Tonight we went to a wonderful suburban restaurant called Pilot, where we sat back, with Lovely Lucas, while they plied us with divine tiny dishes. I wish I had photographed the sections of Piel de Sapo melon with a hole filled with a jelly made from sparkling wine, elderflower, fennel pollen and jasmine tea. Imagine raw zucchini (picked this morning) cut into long slivers with basil cream, pine nut tarator and olasagasti anchovies (tarator being a Lebanese tahini sauce and olasagasti anchovies being those sourced from the Cantabrian Sea during the middle of the fishing season following ancestral techniques, of course!!!) The rest of the courses were of similar ilk and we were sent off, the last to leave, with a cardboard box of bombonoloni ‘to enjoy later on the sofa’. I haven’t opened mine but I suspect they will be chocolates so I’ll take them home for John. What a delightful evening, wonderful food with company to match.

February 29, 2024

Rang Millie for her birthday and I think she said her present was a computer, but I am not 100% sure. She was taking in ice blocks for her class.
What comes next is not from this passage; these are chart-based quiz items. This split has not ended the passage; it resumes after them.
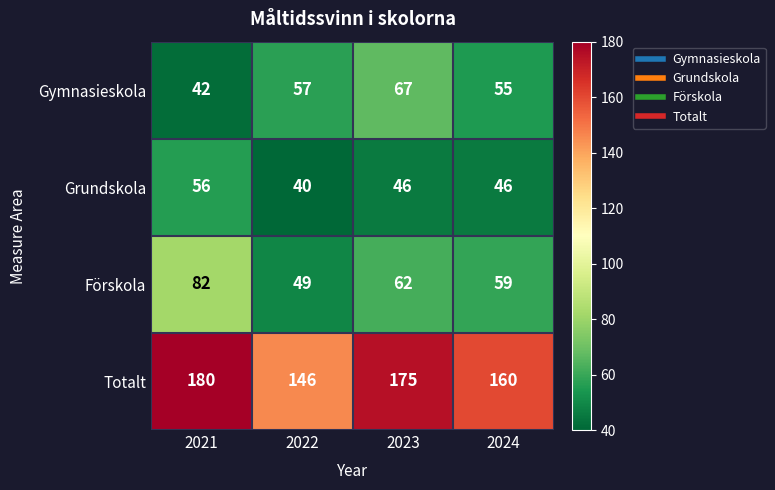

Reading right to left, what are all the values shown in this chart?

Gymnasieskola: 55	67	57	42
Grundskola: 46	46	40	56
Förskola: 59	62	49	82
Totalt: 160	175	146	180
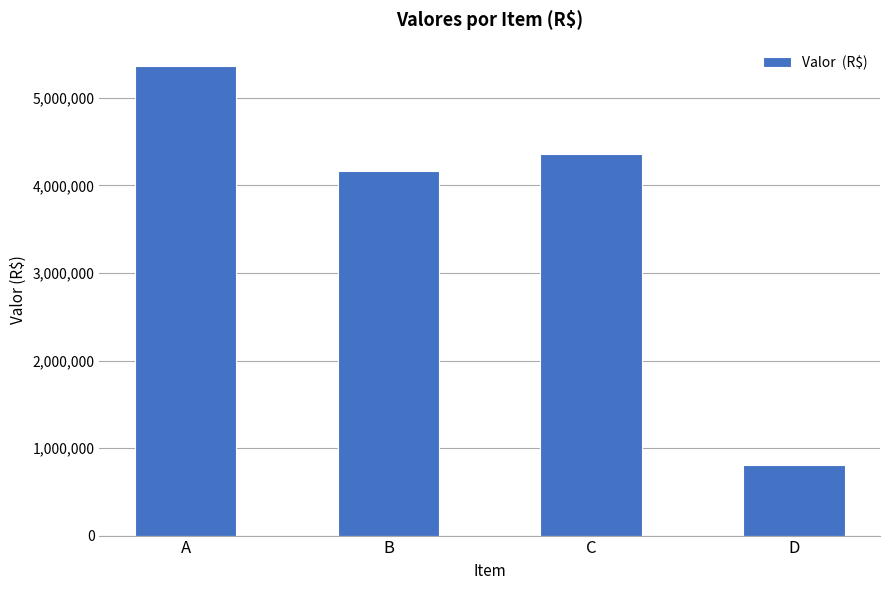

Rank the categories by value from lowest to highest.

D, B, C, A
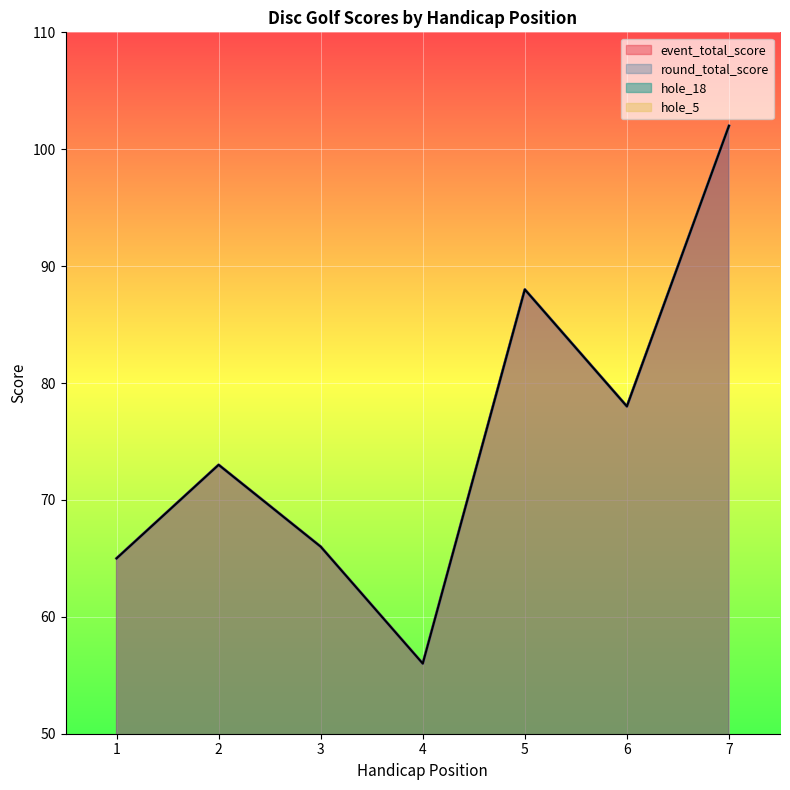

True or false: hole_18 and event_total_score cross at least once.

False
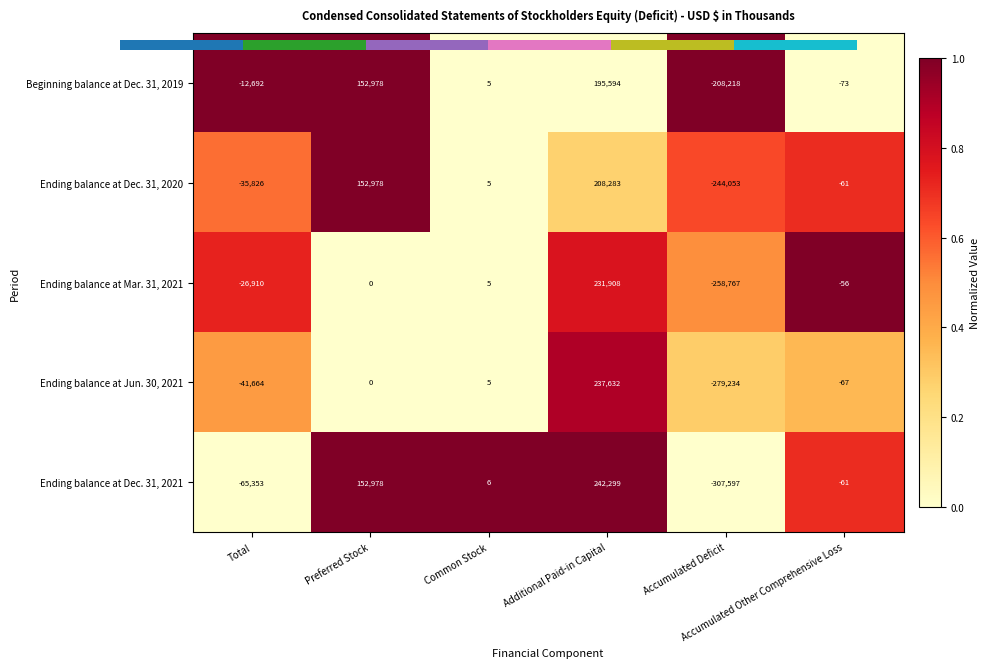

Which series has the largest total across all categories?

Beginning balance at Dec. 31, 2019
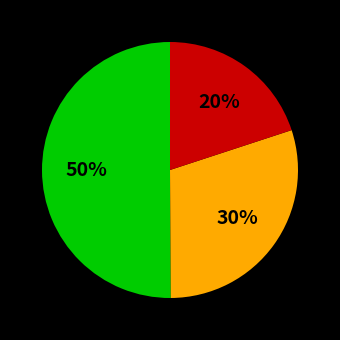

Count the number of slices in the pie.

3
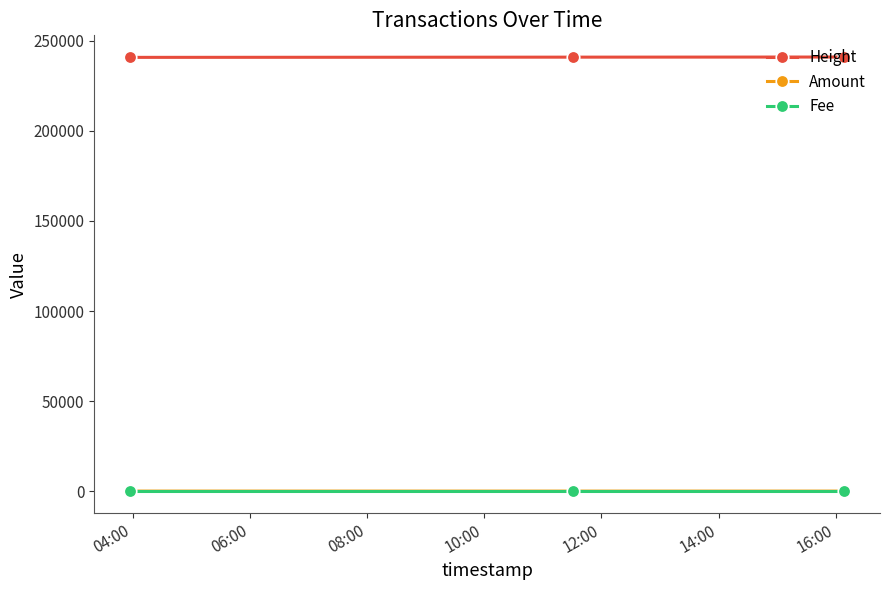

What is the greatest value displayed?

241032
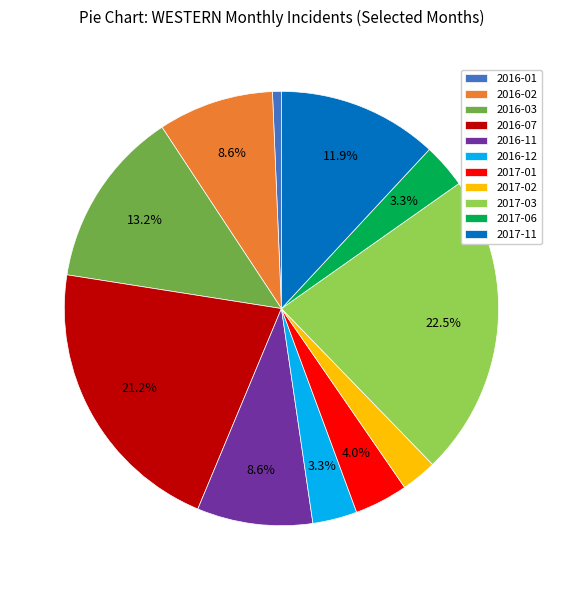

Which category has the smallest portion of the pie?

2016-01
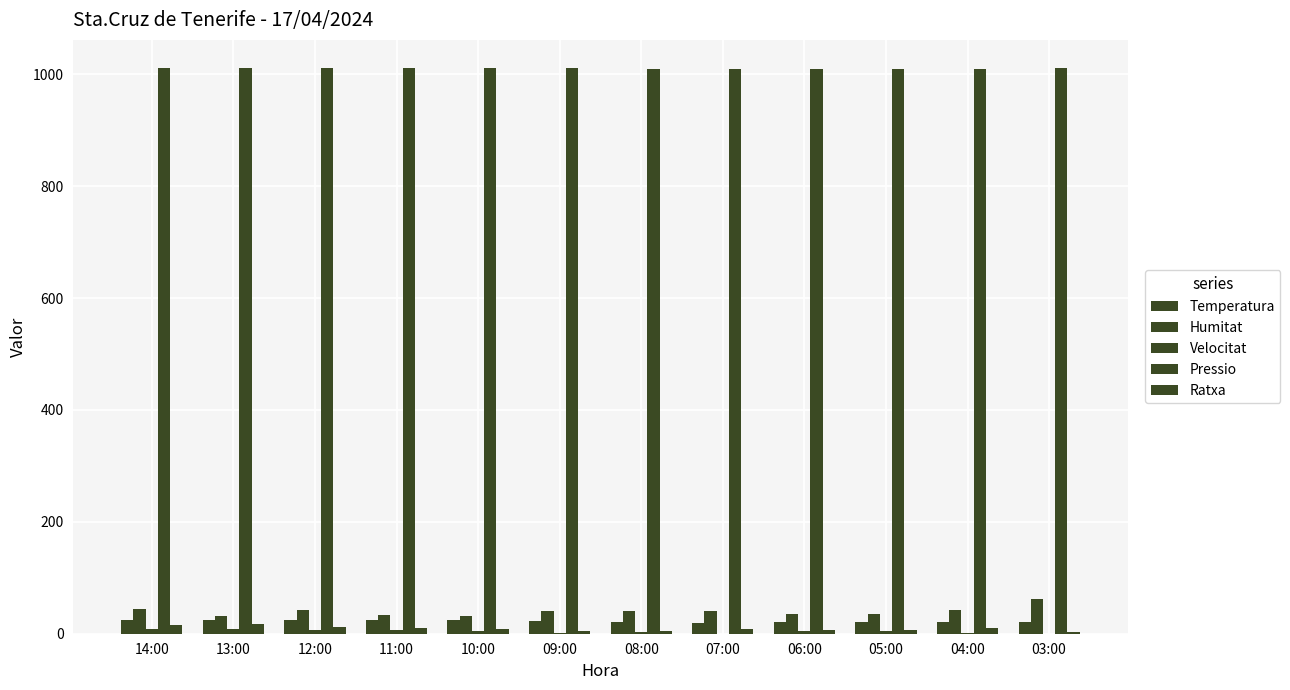

What is the value of the Pressio bar at the 7th from the left?

1010.4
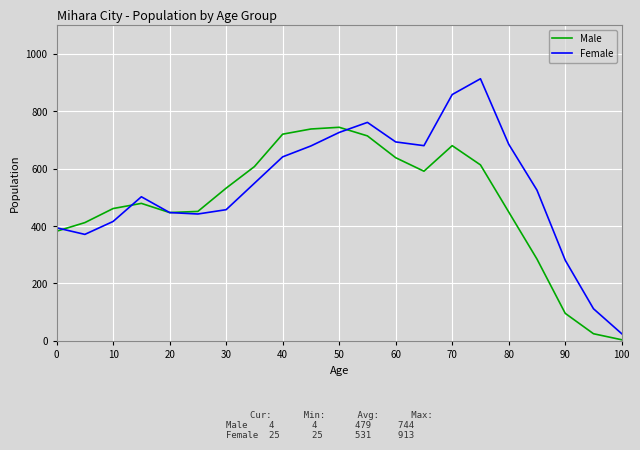

List the series in order of their peak value, highest first.

Female, Male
After a call from Bob I discovered that, as a result of information from my latest test, I have a new infection which isn’t covered by my current antibiotic so he faxed a script to a city pharmacy for the new one and we wandered into Bunda Street to pick it up. I am somewhat concerned about stopping my usual drug for a week while I take this one but I don’t see that I have much option according to his nibs, fingers crossed.

Back to Jesse and Luke. I was staggered to read that Jesse’s housemates came home to a mess of overturned furniture and blood (according to the police version of events) then noticed a strange blue tarp had ensconced itself in the backyard. The tarp had leaked a red substance onto the back lawn but the housemates ‘THOUGHT JESSE HAD SPILLED A CAN OF BEETROOT’. No one decided to look at what was under this new tarp, which of course covered the boys’ bodies, not yet inserted into surfboard bags. I simply cannot believe this version of events and I am shocked that anyone would. Did they think that Jesse had committed a crime and they didn’t want to know the details? Or were they drunk or drug affected? The number of people who had vital information but didn’t pass it on is staggering. Perhaps in the gay community you just don’t contact police? I don’t know.